WASHINGTON — U.S. House Speaker Nancy Pelosi and the White House traded blame for the latest stall in negotiations on a new coronavirus stimulus as pessimism built at the Capitol that anything could be accomplished before Election Day.
Pelosi said the burden is on President Donald Trump to push forward on stimulus talks and get reluctant Republicans to go along with any eventual deal reached with the White House on a nearly $2 trillion aid package.
“We could do that before the election, if the president wants to,” Pelosi said Friday in an interview on MSNBC.
Treasury Secretary Steven Mnuchin, Pelosi’s primary negotiating partner, said there’s been significant progress but blamed the California Democrat for holding up an agreement by not compromising on her party’s priorities.
“We’ve offered compromises,” Mnuchin told reporters at the White House. “The speaker, on a number of issues, is still dug in. If she wants to compromise, there will be a deal.”
Pelosi spokesman Drew Hammill tweeted Friday that members of the committees involved in stimulus legislation and their staffs would work through the weekend. Pelosi and Mnuchin “will speak again once additional progress is made,” he said.
With the talks slogging on, the Republican-controlled Senate is set to leave town on Monday after voting on confirmation of Trump’s Supreme Court nominee, Amy Coney Barrett. The House, where Democrats have the majority, is already out. Though members of both chambers could be called back for a vote with 24 hours notice, that scenario is increasingly unlikely a week before the election.
Despite White House Chief of Staff Mark Meadows telling reporters he hoped an accord could be reached “in the next day or so,” Senate Republicans saw little chance for either a deal or a vote.
“At this point in time, Friday before the Monday we’re scheduled to leave, it’d take a colossal get-together, just a huge get-together, to put a stimulus package together, and I don’t see it happening,” said Senate Appropriations Committee Chairman Richard Shelby.
“That doesn’t mean it couldn’t happen,” the Alabama Republican added. “Probability, no. Possibility, very, very slim.”
Sen. John Thune of South Dakota, the No. 2 GOP leader in the chamber, said there probably isn’t enough time for the House and Senate to process and pass stimulus legislation before the Nov. 3 election, but it might be easier “once the dust settles and the smoke clears from the election.”
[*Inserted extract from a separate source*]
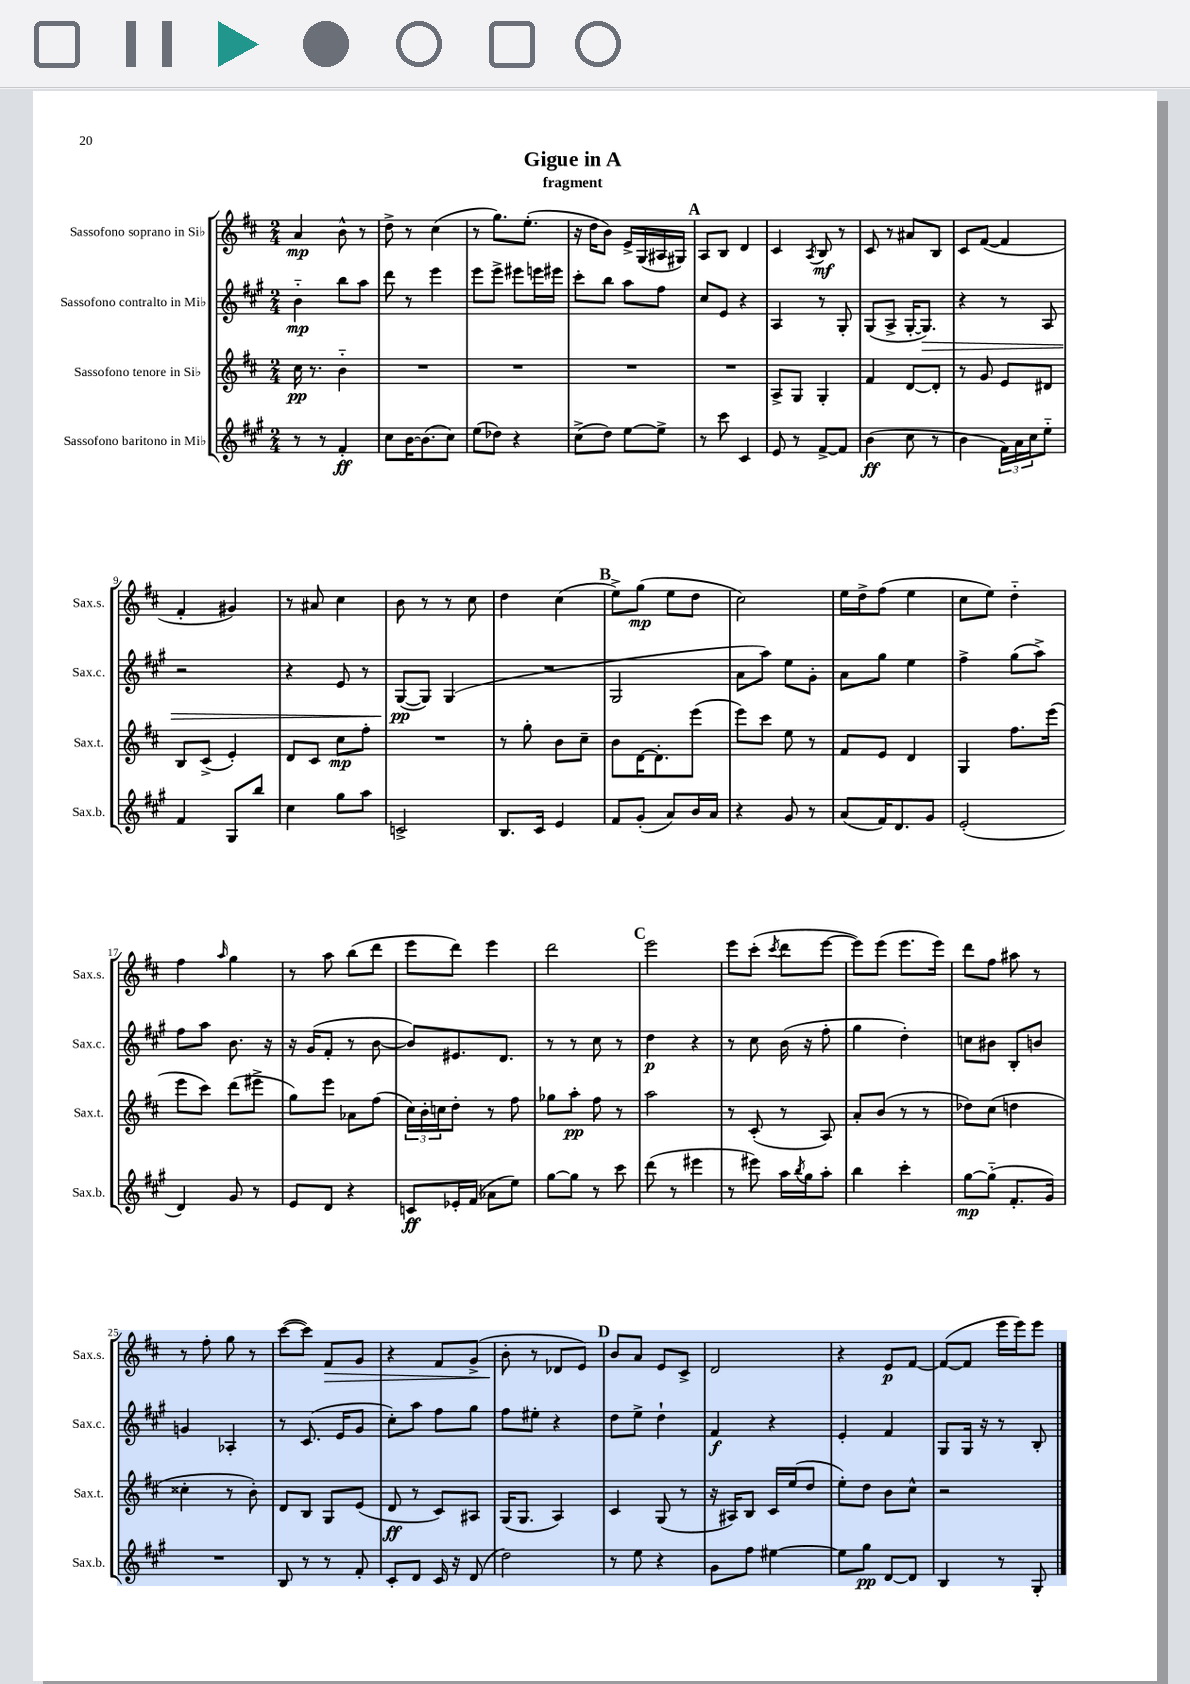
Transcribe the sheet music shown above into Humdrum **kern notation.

The talks have been hung up on many of the same sticking points that have bedeviled negotiations for months: Democratic demands for substantial aid to state and local governments and Republican insistence on a liability shield for employers on COVID-19 infections.
Trump again on Friday derided Pelosi’s insistence on including aid to state and local governments, and accused her of wanting to stall a stimulus package until after the Nov. 3 election.
“She wants to bail out poorly run Democrat states and that’s a problem, because you’re talking about tremendous amounts of money and we don’t want to reward areas of our country who have not done a good job,” Trump said at the White House.
With the pace of talks dragging, resistance from Senate Republicans is building, and Trump’s ability to twist arms into supporting a deal appears to be waning. Now some House Democrats are telling Pelosi that they don’t want to vote on legislation before the election if the Senate won’t do so, according to a party official.
Pelosi said in an interview at the Capitol Friday that she and Mnuchin are waiting for congressional committees to report back on lower-level talks before having another call. Aides to the relevant committees say that there is little they can do until they get clearer guidance from Pelosi and Mnuchin, however.
“The ball’s not moving much right now,” White House economic director Larry Kudlow said on Bloomberg Television. “The clock is ticking.”
He also questioned whether there needed to be a comprehensive stimulus bill now. “There’s no reason why we have to have this humongous bill, which covers so much ground,” Kudlow said.
Pelosi has said that the House still has time to vote before the election if the administration makes further compromises. But the Senate might not have time to act.
Putting off votes on a stimulus package until after the election raises the risk that the Trump administration will be less inclined or able to push a package through the GOP Senate. That likely would be amplified if Trump loses to Democrat Joe Biden and Republicans lose their Senate majority — leaving action on stimulus for the pandemic-stricken U.S. economy until late January at the earliest.
White House Press Secretary Kayleigh McEnany insisted that Trump would be able to persuade Senate Republicans to back a compromise deal, even though GOP leaders in the chamber have said there isn’t support for a package of the size being talked about in the negotiations.